The other two women—the real estate agents, who were tied and gagged and found in a field 15 miles outside the Toledo city limits—did not return to their professions. One became a Reiki healer; the other also became a Reiki healer. They compete for clients, selling their respective traumas in glossy pamphlets: he struck me on my _____; he called me a _____________; in court, he denied ______. The father, the one who maintained his innocence, did a session with one of the women. He would have done sessions with both, but only one was willing to come to the prison. The healer removes, in a very expensive session, a malignant force that benighted the father since his childhood. She does the session through the glass of the penitentiary visiting room. She calls this force Is-That-All-There-Is? In another session, equally expensive, she removes a second malignant force benighting the father since childhood. She calls this force Is-That-All-I-Am?

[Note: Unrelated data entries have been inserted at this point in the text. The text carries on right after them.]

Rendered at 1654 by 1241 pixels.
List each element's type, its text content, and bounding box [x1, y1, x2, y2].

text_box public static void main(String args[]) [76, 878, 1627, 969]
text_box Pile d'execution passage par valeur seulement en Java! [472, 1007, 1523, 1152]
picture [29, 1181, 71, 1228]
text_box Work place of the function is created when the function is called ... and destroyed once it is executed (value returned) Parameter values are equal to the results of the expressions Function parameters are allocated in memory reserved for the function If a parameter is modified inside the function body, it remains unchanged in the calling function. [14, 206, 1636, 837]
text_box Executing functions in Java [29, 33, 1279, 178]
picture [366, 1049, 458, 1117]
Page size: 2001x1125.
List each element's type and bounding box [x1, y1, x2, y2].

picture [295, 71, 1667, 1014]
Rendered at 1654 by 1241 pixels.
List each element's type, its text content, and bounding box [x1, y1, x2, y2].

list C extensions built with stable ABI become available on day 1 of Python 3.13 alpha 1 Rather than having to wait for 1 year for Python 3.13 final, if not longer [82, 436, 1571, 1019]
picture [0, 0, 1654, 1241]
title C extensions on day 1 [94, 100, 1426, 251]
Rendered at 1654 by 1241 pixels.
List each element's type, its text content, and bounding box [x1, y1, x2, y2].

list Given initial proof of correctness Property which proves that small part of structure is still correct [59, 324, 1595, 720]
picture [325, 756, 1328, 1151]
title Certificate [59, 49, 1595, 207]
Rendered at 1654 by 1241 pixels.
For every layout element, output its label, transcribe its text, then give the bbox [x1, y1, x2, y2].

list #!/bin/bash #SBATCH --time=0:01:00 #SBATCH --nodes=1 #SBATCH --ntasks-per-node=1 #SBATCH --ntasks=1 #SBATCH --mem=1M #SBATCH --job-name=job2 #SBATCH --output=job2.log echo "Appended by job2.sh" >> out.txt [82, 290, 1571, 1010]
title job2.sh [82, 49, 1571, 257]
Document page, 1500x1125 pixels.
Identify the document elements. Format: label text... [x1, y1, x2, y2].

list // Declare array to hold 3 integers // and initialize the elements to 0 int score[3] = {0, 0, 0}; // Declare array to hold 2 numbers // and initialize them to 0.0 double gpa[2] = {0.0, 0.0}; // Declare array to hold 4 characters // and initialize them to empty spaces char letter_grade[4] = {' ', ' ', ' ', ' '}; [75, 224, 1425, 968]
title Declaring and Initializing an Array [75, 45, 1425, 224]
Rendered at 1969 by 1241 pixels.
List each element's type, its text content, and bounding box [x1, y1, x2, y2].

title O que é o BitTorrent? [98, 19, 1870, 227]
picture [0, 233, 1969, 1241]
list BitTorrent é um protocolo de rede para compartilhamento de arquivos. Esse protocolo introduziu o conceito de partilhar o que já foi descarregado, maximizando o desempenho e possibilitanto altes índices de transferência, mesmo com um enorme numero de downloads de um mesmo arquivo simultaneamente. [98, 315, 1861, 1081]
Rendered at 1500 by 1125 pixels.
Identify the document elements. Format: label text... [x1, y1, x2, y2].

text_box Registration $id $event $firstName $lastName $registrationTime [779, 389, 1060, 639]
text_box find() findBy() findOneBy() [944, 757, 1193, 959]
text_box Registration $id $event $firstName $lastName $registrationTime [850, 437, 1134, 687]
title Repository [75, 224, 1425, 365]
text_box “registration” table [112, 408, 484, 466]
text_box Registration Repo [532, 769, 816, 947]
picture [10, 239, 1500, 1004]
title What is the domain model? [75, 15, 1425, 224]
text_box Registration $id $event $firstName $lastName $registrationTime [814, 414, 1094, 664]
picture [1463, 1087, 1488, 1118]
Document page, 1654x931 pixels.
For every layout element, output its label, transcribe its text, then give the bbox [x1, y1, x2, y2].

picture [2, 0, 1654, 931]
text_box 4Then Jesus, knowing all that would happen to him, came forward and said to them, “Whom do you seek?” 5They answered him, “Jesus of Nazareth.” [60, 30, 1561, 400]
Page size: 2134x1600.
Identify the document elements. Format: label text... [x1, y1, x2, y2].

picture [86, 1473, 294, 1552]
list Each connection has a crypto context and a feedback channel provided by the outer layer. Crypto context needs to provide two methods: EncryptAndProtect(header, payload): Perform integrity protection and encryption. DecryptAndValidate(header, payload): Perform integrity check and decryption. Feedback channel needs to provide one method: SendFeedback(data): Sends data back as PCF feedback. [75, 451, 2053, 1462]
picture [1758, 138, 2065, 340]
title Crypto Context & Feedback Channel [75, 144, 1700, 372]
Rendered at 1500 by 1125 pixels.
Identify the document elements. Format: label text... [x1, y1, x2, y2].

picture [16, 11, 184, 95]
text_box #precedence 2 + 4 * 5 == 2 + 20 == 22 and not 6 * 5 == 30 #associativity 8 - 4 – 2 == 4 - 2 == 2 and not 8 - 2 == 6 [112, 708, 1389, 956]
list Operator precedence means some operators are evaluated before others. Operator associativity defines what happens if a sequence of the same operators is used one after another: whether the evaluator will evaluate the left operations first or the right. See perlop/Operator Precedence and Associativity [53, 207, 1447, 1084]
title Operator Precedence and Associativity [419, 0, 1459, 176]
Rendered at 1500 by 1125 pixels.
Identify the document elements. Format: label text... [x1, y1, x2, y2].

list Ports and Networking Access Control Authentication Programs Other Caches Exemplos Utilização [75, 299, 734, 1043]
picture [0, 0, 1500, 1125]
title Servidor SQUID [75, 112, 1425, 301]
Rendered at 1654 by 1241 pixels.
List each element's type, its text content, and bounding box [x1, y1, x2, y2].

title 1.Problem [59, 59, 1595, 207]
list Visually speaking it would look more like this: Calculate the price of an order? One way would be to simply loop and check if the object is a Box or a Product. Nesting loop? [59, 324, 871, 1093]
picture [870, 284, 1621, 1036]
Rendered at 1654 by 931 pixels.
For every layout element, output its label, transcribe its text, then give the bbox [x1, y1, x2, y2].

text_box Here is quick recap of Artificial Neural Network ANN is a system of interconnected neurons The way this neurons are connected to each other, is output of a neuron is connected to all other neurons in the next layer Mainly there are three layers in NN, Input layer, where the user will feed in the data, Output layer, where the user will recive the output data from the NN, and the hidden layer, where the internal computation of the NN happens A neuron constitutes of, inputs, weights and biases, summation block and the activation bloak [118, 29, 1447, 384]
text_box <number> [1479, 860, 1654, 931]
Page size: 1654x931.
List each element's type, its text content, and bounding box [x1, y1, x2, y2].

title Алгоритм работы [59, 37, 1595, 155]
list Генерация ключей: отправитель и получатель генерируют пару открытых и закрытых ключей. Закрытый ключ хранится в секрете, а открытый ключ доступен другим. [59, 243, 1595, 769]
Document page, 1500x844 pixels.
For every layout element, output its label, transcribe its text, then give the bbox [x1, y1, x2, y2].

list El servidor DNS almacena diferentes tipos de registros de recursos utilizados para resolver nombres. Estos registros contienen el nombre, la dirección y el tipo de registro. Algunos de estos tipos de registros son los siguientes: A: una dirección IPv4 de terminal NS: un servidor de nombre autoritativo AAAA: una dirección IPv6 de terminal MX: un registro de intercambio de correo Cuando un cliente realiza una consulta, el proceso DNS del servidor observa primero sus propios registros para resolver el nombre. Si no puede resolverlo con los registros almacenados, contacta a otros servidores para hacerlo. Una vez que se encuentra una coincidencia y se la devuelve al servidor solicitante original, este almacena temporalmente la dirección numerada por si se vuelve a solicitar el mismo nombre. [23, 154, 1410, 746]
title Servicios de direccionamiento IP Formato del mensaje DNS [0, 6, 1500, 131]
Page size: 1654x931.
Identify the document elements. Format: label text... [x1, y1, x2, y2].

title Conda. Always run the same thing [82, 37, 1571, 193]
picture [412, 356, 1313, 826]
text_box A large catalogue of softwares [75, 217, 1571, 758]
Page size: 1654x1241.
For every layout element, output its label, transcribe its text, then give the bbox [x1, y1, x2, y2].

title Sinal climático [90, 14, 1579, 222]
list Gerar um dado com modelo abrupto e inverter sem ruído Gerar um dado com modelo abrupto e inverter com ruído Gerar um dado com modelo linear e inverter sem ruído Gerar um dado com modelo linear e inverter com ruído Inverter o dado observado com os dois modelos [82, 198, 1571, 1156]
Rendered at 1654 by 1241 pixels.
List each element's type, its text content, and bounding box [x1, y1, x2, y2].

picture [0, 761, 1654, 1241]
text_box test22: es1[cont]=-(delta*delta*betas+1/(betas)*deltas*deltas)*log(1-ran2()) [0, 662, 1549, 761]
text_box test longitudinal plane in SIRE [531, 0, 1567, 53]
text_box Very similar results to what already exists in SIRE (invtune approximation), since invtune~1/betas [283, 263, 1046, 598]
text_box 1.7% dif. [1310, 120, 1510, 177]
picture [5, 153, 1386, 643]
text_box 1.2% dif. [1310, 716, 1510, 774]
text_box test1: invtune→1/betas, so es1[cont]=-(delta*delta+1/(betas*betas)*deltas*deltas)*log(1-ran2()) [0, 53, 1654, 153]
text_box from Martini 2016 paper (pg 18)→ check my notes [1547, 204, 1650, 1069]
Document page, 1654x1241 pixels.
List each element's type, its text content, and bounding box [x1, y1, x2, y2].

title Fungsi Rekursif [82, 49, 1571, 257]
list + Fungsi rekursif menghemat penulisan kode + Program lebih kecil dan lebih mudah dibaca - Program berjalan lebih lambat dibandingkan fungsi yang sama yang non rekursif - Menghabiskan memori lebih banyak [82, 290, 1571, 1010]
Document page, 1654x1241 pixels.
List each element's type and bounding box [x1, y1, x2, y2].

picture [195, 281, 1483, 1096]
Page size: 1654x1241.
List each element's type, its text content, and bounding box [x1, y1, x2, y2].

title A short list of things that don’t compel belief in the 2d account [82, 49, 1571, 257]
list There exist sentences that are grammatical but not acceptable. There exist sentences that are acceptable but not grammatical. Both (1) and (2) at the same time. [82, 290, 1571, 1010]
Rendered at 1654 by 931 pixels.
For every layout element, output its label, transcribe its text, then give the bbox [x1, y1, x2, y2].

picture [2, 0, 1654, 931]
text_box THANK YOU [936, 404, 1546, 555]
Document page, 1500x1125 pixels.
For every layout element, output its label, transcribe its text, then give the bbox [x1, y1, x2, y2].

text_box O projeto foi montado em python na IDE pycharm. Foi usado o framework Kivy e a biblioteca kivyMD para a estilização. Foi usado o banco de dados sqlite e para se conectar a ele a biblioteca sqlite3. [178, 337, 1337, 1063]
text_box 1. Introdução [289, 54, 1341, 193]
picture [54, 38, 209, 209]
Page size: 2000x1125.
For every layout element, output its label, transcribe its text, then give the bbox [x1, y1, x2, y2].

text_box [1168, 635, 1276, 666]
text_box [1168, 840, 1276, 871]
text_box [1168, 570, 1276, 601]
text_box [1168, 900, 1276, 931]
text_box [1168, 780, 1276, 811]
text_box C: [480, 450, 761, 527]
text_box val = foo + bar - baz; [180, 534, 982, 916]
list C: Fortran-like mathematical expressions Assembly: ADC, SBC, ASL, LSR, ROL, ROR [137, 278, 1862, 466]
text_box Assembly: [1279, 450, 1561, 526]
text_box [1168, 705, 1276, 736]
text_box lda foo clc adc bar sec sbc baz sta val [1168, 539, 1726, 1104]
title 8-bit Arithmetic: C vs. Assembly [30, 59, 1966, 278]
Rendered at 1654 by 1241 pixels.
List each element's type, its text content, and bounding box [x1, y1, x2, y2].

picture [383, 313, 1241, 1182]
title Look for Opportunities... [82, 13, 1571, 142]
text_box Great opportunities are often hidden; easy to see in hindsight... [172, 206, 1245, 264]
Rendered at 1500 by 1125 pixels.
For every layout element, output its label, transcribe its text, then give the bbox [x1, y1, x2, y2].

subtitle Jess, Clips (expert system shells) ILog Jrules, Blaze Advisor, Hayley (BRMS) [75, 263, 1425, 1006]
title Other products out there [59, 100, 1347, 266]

At the end of the party, the man gets the number of the future girlfriend along with an invitation to ‘connect.’ Would someone who isn’t the main character be treated to such a delightful little thrill? It is at that moment that he begins to plan his exit from the current girlfriend, although this is not how he would describe it to himself. It is not that dissimilar, though, to one night a few years prior, and his father, and some zip ties in an Amazon shopping cart. Or before that, when the man first stepped foot in San Francisco and thought to himself “at last, I shed the past and greet my future.” As to which is continuity and which is discontinuity depends largely on such things as theosophy, advanced combinatorics, color theory, close readings of Hegel, and so on and so on etc.